Wehrpflicht

    Aus Lexikon Drittes Reich

    unter Verletzung der Abrüstungsbestimmungen des Versailler Vertrags (Artikel 173) am 16. 3. 35 wieder eingeführte allgemeine militärische Dienstpflicht im Deutschen Reich (Gesetz "für den Aufbau der Wehrmacht"; ausgefüllt durch das Reichsverteidigungsgesetz vom 21. 5. 35). Als vorläufige Friedenspräsenz der Wehrmacht waren 36 Divisionen und 550 000 Mann vorgesehen. Der Einführung der Wehrpflicht ging am 9. 3. eine offizielle Erklärung über den Wiederaufbau der Luftwaffe voraus; das Gesetz bedeutete nur die amtliche Feststellung einer seit Jahren geheim laufenden Wiederaufrüstung. Hitler nahm als Vorwand das britische Verteidigungs-"Weißbuch" vom 4. 3. 35, in dem die britische Rüstung mit der geheimen deutschen Remilitarisierung begründet wurde, und die Einführung der zweijährigen Dienstzeit in Frankreich am 6. 3. 35 zusammen mit der Verlängerung des französisch-belgischen Militärabkommens von 1921 am 7. 3. 35. In Wirklichkeit war die Wehrpflicht ein wichtiger vorbereitender Schritt im Übergang von der Revisions- zur Expansionspolitik und zugleich nach innen ein Mittel, um für das Regime durch dramatische außenpolitische Aktionen die Zustimmung des Volks zu sichern.

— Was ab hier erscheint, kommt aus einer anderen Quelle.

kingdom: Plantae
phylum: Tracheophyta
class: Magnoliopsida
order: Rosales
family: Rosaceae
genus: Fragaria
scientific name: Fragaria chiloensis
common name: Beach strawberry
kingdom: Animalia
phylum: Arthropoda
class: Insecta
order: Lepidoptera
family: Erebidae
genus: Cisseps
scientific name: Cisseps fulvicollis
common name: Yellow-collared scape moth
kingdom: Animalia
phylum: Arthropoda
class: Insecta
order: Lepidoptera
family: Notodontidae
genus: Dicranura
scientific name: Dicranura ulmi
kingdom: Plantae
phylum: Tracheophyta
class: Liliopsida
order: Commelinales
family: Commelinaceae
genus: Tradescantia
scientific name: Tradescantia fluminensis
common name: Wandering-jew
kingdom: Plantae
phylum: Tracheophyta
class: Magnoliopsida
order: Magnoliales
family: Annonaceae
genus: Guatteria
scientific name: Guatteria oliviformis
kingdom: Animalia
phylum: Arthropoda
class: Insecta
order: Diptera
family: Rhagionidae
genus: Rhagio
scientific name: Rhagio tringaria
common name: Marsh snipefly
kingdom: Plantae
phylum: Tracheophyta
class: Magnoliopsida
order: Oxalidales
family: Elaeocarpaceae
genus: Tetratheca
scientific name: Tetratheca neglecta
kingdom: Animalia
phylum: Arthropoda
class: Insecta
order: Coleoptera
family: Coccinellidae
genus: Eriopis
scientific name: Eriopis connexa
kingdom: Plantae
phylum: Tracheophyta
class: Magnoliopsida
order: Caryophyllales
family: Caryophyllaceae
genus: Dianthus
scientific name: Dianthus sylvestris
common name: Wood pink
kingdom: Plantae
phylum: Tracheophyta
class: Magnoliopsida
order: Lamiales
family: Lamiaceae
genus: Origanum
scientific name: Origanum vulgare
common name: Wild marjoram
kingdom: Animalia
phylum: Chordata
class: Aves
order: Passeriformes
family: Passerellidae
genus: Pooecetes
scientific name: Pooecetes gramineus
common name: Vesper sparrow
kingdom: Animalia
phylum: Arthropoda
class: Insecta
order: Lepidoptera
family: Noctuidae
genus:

Die englische Regierung protestierte am 18. 3. 35, um in derselben Note in Berlin gleich anzufragen, ob der am 7. 3. 35 wegen einer "Erkältung" Hitlers verschobene Staatsbesuch des Außenministers Simon und des Lordsiegelbewahrers Eden noch genehm sei. Am 18. 6. 35 sanktionierten die Briten im Zuge ihrer Appeasement-Politik durch das Deutsch-Britische Flottenabkommen die deutsche Wiederaufrüstung. Auch Frankreich, Italien, der von Paris angerufene Völkerbundsrat und die "Antirevisionsfront" von Stresa beließen es bei papierenen Protesten. Die Westmächte ließen sich durch die "Friedensrede" Hitlers vom 21. 5. 35 mit dem Angebot zweiseitiger Nichtangriffspakte und die von ihm bewusst genährte Illusion täuschen, die Wehrpflicht "legalisiere" einen im Grunde längst bekannten und allgemein mit großer Sorge verfolgten geheimen Vorgang und schaffe damit erst die Voraussetzung, um nunmehr von der deutschen Gleichberechtigung und der von Berlin angestrebten Rüstungsparität aus zu einer allgemeinen Abrüstung oder Rüstungsbegrenzung durch Verträge zu kommen.